Note that all usage in offpeak periods is charged at offpeak rates, so try and limit activities like washing, drying, cooking and hoovering to offpeak times if you can.

The hot water tank should have two feeds: the main immersion element at the bottom of the tank should be on the same circuit as the storage heaters, while the other one near the top should be on the constant circuit, so you can apply a boost if you run out of hot water during the day. How long it takes to get the tank up to temperature depends on its size size of the tank and how well it’s insulated and on how much hot water you use and when; again, careful observation needed! If the tank has its own time switch, make sure it’s set to an offpeak period, and only use the boost switch to top up during offpeak periods. Check the tank’s thermostat temperature, too, if you can: many people find it’s quite enough to have it at 50º instead of the common 65 or even 70º. 
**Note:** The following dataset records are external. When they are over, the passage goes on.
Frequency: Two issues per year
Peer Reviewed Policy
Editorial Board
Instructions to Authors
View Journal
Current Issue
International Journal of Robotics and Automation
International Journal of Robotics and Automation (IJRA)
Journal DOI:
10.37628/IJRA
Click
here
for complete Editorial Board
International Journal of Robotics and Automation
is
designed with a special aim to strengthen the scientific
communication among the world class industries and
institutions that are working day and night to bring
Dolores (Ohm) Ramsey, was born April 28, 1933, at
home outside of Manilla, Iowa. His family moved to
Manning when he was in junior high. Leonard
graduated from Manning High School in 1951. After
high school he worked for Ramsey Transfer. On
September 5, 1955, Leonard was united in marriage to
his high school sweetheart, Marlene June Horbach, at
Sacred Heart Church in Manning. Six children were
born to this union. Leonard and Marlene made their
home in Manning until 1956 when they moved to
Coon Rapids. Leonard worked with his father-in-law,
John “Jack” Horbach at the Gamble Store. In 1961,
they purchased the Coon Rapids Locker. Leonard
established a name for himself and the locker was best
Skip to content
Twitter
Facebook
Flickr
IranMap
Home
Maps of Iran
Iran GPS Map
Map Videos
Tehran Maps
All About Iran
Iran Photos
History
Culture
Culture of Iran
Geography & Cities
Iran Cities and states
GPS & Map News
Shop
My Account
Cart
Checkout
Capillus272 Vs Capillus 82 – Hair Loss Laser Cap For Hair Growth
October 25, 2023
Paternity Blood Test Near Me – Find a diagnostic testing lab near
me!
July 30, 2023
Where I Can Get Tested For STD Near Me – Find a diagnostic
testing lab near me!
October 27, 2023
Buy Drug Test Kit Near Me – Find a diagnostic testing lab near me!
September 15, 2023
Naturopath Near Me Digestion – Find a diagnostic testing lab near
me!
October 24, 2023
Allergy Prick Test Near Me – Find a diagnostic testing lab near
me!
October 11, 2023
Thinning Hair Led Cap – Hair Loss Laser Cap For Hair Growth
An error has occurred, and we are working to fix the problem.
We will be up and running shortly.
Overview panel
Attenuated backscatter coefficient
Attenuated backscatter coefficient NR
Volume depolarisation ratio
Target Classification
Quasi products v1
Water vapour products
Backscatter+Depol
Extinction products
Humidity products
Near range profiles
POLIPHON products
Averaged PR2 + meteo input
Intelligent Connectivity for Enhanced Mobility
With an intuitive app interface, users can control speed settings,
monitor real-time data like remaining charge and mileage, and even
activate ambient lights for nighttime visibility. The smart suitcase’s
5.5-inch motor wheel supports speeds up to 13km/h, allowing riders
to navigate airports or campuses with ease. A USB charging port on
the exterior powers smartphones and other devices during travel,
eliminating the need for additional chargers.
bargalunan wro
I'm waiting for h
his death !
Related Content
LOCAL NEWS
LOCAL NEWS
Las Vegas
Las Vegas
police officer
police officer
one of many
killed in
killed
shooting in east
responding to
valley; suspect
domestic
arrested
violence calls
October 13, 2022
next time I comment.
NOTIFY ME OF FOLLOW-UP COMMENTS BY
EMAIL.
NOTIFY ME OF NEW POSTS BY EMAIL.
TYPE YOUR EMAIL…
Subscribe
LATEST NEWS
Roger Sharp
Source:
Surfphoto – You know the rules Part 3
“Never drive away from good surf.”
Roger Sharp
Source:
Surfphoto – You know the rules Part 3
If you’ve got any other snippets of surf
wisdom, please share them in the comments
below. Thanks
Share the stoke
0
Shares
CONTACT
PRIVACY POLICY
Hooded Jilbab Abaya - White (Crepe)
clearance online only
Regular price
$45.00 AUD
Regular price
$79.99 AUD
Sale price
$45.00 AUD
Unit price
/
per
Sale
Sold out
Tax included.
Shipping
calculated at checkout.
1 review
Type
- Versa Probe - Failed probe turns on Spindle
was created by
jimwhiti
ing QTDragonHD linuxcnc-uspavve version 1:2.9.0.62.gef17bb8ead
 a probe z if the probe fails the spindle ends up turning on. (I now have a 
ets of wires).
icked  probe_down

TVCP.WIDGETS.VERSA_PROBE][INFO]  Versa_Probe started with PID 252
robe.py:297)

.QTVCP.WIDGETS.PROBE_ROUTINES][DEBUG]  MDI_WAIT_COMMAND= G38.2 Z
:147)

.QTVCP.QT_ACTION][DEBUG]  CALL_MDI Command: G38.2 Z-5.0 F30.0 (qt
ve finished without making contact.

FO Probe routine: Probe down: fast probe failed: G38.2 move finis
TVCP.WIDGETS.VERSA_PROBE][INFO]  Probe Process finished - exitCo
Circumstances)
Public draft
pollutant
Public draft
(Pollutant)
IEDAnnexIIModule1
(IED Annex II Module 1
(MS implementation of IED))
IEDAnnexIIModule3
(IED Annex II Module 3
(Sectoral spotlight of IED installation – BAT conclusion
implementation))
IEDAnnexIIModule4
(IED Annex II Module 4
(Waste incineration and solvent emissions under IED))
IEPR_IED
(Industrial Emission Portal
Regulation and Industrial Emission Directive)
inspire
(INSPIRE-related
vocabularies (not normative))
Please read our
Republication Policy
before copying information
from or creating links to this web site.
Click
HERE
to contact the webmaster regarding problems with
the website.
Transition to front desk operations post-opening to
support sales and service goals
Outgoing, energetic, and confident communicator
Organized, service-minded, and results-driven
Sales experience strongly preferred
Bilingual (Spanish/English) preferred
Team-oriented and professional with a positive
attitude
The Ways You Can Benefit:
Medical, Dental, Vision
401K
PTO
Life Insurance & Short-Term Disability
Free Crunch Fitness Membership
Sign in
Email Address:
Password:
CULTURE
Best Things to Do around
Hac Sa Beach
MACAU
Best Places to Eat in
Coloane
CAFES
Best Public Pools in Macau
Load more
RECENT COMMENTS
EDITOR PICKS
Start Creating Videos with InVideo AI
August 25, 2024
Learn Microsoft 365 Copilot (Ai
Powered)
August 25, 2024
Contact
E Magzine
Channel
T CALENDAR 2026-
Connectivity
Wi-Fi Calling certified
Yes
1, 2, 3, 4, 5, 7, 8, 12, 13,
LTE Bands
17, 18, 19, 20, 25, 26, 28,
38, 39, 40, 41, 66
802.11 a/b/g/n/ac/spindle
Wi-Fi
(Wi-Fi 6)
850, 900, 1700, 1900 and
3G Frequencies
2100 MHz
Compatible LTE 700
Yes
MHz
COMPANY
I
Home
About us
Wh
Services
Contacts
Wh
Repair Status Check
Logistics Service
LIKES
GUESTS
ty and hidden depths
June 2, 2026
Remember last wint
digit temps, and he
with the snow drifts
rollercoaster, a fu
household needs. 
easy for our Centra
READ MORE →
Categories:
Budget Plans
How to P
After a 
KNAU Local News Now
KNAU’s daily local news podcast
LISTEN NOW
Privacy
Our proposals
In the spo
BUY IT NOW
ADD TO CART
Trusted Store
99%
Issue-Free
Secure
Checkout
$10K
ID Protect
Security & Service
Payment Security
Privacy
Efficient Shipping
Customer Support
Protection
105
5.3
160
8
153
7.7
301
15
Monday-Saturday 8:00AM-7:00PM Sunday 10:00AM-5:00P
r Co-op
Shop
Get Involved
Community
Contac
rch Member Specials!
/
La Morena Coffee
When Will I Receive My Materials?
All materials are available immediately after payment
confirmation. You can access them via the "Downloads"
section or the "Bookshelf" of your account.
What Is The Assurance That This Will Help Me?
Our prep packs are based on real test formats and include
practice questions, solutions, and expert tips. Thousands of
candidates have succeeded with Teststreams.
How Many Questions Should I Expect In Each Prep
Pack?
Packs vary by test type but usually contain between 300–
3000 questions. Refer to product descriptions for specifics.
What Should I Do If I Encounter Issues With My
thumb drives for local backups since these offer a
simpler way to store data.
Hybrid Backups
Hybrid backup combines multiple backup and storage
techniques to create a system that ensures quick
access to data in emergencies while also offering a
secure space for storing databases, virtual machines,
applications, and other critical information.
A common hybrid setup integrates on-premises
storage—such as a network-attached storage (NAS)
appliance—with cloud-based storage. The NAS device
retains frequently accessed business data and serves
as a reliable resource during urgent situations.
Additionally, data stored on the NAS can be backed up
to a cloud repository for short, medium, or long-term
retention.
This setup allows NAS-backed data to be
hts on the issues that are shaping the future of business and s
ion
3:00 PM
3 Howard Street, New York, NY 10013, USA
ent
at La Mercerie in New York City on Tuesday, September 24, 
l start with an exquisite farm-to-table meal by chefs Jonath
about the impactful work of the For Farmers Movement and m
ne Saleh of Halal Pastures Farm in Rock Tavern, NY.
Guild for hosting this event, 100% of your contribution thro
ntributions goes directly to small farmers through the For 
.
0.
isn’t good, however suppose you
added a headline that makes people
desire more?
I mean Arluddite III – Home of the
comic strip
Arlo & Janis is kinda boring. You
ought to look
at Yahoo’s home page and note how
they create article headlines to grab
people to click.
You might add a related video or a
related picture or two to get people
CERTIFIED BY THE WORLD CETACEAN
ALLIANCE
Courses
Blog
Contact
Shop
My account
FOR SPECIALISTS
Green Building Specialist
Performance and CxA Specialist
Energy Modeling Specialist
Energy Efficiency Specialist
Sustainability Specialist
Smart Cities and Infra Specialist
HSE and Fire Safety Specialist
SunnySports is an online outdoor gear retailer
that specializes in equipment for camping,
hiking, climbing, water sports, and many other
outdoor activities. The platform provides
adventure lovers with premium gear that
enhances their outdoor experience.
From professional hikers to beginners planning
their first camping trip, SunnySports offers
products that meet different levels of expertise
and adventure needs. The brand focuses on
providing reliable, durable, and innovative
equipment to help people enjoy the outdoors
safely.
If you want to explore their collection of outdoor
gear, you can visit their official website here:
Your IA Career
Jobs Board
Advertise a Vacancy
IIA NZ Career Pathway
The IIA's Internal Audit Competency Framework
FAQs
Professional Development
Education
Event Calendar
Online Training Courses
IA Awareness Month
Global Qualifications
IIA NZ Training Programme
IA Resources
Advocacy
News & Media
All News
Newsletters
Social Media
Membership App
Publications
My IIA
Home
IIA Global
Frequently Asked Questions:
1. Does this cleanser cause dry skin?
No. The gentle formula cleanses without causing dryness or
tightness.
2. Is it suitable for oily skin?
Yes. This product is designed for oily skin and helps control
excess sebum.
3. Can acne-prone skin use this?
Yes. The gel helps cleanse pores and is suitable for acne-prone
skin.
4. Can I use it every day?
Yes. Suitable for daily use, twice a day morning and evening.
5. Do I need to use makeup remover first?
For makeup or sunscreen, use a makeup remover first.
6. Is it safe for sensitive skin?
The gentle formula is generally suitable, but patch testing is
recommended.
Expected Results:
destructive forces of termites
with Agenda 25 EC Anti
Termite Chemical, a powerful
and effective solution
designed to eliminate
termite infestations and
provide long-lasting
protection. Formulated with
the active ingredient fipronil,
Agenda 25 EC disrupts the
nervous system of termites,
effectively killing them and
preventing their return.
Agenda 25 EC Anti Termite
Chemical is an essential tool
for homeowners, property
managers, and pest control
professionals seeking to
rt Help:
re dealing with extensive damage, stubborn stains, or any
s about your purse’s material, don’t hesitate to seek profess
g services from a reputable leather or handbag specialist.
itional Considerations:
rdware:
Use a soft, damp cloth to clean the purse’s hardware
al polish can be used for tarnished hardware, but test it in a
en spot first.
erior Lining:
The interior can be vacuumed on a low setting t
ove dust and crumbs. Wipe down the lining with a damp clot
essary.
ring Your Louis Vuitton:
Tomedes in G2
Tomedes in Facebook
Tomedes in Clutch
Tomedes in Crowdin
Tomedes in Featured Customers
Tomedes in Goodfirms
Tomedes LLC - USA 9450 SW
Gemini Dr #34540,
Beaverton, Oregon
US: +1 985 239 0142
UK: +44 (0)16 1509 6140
I think with care you should be able to arrive at a regime that doesn’t cost you any more than THTC did, and it might even work out cheaper.     

 

Thanks Firedog, yes my MPAN is indeed 17, and all your points are how I am; and have been set up with THTC before the Aclara SGM 1416-B Smart meter and IHD were fitted last Monday (4th November).  Everything seems to be operating as before and I’ve been looking back at this time last year stats which were actually a little more expensive, but it’s too early to gauge properly at this early stage.  The Quantum heaters do have a 24hr Boost supply to a halogen tube at the base inside the fan housing which will operate if the core drops below 50% off charge times and extra demand is placed on the thermostat, so will need to watch that!  I pay monthly on actual usage so my unit rates are slightly higher than you state, but had nightmares over runaway changes to my Direct Debit payments before transition from SSE to OVO.  Coincidentally, today was my monthly meter reading day but my online account wouldn’t accept the Rate 2 Off-peak figures, instead it duplicated my Rate 1 Peak figures but billed me to the previous meter’s removal final figures, which I promptly paid.  It will no doubt catch up eventually as the meter transmits as ‘advertised’ to WAP and the IHD.


I just woke up to the BBC Radio 4 ‘Today’ program as always and SMART metering problems was being discussed so I ‘cut and pasted’ some of my Forum input to them as ‘Panorama’ has a program on the subject tonight, I shall be watching!